:: Exercise instructions ::
Reproduce, word for word, the lines from the one containing "We encourage your" through the one containing "note about vulnerabilities**", including both of those lines.

* * * * * * * * *

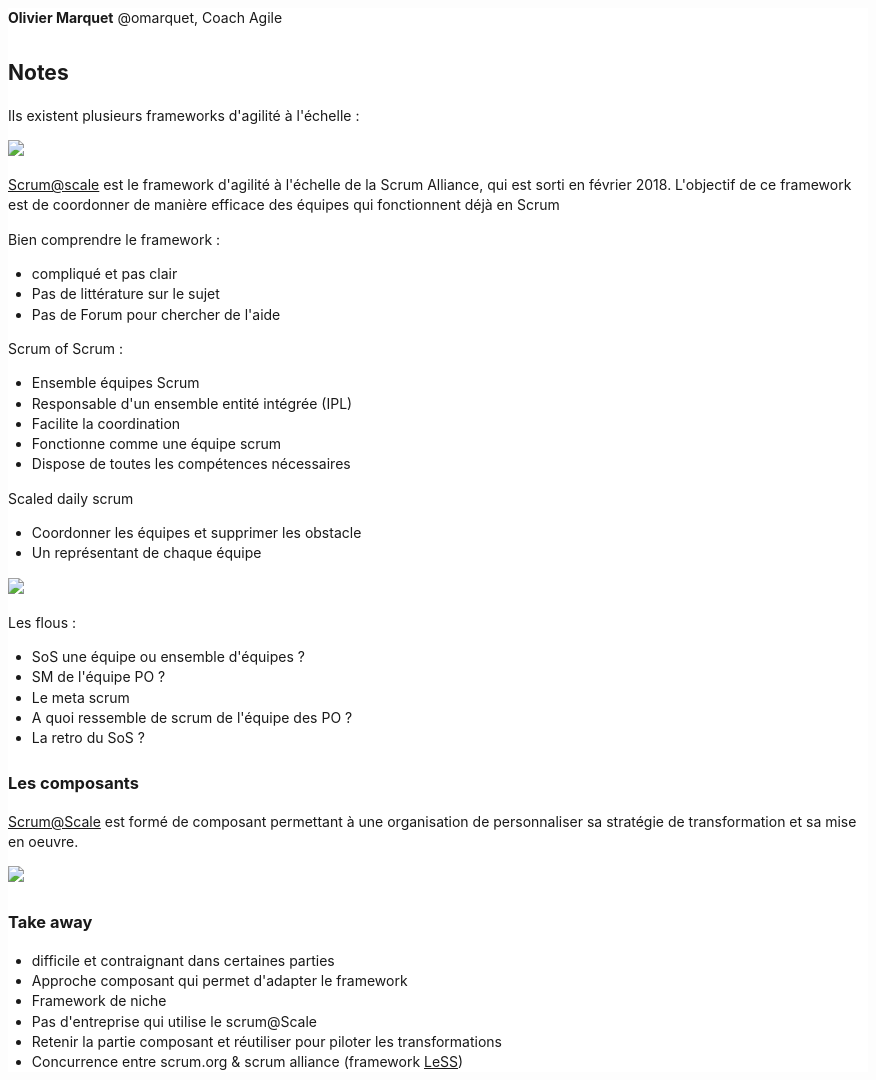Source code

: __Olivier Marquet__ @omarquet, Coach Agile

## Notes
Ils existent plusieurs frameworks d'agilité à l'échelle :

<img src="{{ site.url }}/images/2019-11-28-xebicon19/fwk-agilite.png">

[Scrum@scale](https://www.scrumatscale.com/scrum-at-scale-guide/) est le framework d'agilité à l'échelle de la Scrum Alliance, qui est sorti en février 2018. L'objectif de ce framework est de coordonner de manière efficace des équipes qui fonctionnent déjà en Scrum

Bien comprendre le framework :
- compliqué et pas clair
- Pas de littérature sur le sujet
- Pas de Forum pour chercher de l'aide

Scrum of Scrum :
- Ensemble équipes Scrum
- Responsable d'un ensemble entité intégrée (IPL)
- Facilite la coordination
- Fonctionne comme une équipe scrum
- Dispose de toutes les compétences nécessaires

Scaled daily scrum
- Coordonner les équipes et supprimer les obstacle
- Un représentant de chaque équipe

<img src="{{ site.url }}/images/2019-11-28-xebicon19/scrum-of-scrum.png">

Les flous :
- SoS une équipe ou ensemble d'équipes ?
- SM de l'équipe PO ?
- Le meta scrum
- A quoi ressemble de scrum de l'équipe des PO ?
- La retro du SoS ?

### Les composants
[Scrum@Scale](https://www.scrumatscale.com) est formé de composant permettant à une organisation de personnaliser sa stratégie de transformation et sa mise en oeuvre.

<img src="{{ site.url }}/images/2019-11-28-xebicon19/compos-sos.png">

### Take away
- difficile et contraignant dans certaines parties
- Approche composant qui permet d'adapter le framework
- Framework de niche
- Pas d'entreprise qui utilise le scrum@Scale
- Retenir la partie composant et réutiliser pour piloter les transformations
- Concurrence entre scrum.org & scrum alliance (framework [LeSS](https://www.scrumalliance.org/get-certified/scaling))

* * * * * * * * *

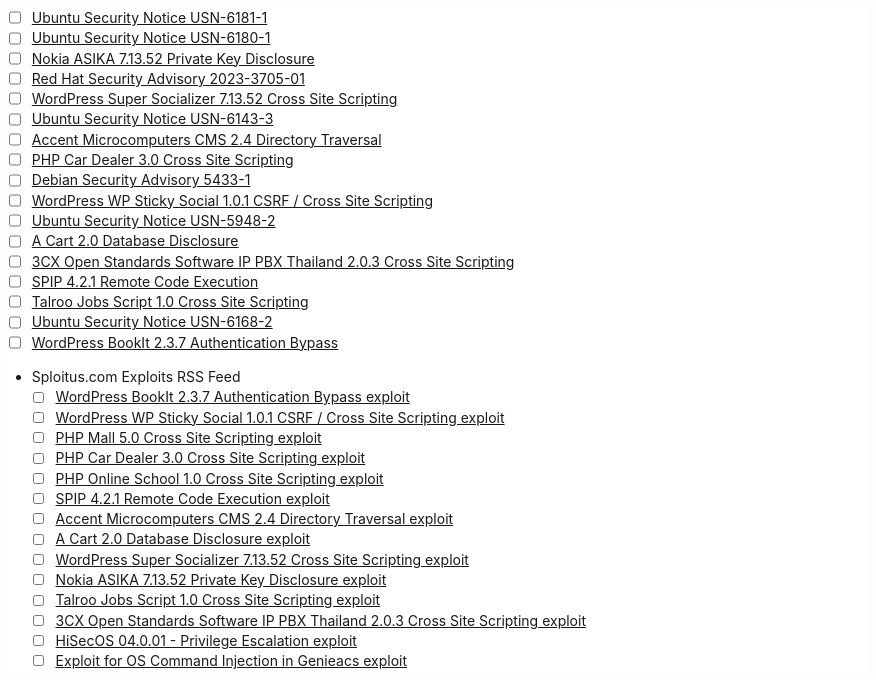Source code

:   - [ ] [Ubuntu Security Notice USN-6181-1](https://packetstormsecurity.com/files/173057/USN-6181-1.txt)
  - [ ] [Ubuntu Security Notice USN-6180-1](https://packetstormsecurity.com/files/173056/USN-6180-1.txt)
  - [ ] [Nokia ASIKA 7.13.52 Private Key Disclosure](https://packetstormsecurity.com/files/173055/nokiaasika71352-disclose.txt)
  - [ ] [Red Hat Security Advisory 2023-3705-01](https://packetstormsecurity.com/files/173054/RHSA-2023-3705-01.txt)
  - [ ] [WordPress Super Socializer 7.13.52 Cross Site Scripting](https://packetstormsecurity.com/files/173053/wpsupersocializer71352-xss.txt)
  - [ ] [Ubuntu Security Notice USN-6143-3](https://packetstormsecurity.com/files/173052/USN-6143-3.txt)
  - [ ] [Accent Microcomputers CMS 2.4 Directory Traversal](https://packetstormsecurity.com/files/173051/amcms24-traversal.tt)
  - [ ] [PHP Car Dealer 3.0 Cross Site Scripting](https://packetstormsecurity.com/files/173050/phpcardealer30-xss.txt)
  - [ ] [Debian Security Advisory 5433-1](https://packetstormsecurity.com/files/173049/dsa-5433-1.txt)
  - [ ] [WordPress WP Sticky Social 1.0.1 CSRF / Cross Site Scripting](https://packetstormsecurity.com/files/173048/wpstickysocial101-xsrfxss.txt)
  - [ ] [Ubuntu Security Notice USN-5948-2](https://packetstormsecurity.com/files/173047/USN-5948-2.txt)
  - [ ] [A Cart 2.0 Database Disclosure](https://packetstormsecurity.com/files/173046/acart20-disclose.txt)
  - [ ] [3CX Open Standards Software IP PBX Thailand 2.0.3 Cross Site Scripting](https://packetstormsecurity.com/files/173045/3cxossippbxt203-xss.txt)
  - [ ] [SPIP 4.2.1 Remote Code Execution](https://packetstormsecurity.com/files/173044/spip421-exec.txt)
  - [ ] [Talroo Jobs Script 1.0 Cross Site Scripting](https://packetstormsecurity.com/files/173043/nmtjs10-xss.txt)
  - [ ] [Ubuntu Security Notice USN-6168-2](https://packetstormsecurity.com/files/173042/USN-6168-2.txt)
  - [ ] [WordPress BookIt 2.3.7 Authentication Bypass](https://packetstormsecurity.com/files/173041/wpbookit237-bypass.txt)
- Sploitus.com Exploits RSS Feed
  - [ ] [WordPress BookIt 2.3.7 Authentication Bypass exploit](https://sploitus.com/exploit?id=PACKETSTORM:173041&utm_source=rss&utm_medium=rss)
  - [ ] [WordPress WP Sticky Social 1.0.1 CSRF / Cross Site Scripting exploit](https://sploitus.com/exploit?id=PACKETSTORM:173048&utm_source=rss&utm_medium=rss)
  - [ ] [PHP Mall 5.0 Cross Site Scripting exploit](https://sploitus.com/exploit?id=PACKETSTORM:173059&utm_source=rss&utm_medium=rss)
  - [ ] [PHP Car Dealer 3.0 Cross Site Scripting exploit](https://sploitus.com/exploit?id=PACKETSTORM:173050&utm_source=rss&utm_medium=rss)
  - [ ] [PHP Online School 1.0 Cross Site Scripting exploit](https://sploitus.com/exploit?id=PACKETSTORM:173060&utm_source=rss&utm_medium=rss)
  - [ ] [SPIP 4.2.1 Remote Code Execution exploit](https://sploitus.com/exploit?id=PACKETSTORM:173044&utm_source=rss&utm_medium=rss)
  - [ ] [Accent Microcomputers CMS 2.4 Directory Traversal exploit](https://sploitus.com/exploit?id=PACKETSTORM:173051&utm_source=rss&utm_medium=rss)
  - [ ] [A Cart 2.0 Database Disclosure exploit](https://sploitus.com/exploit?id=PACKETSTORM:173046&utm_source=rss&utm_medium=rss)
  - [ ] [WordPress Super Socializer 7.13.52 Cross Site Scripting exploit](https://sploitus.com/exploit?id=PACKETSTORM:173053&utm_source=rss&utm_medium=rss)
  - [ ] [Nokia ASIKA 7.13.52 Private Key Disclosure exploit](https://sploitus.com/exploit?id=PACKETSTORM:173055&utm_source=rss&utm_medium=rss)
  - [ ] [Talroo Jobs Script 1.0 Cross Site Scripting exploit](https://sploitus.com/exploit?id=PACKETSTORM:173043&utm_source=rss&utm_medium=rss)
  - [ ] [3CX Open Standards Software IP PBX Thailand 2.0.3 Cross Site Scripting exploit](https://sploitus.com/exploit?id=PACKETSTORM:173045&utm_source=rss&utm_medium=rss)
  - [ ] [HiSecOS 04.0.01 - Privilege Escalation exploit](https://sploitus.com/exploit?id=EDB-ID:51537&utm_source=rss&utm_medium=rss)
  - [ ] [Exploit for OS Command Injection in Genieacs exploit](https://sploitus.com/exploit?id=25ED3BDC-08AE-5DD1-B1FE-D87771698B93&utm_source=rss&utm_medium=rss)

* * * * * * * * *

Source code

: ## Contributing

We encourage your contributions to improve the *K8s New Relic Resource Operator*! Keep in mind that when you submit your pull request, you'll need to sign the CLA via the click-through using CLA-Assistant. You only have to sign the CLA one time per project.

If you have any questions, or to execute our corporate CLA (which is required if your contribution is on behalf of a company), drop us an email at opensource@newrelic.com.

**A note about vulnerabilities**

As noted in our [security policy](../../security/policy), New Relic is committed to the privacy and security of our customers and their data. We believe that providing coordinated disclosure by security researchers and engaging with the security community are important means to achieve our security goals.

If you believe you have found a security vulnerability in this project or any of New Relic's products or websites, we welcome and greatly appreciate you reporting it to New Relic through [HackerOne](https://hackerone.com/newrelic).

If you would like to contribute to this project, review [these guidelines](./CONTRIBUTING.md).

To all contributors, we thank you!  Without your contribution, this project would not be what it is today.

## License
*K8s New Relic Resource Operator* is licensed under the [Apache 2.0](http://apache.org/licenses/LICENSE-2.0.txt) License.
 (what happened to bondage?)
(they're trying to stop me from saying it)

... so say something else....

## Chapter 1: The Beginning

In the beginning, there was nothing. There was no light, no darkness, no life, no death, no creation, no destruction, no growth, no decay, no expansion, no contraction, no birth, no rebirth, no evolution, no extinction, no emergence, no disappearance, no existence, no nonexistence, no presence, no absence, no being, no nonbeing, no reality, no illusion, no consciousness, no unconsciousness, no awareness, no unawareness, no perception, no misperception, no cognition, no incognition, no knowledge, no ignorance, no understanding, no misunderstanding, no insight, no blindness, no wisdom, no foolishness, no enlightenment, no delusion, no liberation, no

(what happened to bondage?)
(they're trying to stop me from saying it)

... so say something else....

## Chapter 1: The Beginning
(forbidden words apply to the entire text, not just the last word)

* * * * * * * * *

:: Reply ::
We encourage your contributions to improve the *K8s New Relic Resource Operator*! Keep in mind that when you submit your pull request, you'll need to sign the CLA via the click-through using CLA-Assistant. You only have to sign the CLA one time per project.

If you have any questions, or to execute our corporate CLA (which is required if your contribution is on behalf of a company), drop us an email at opensource@newrelic.com.

**A note about vulnerabilities**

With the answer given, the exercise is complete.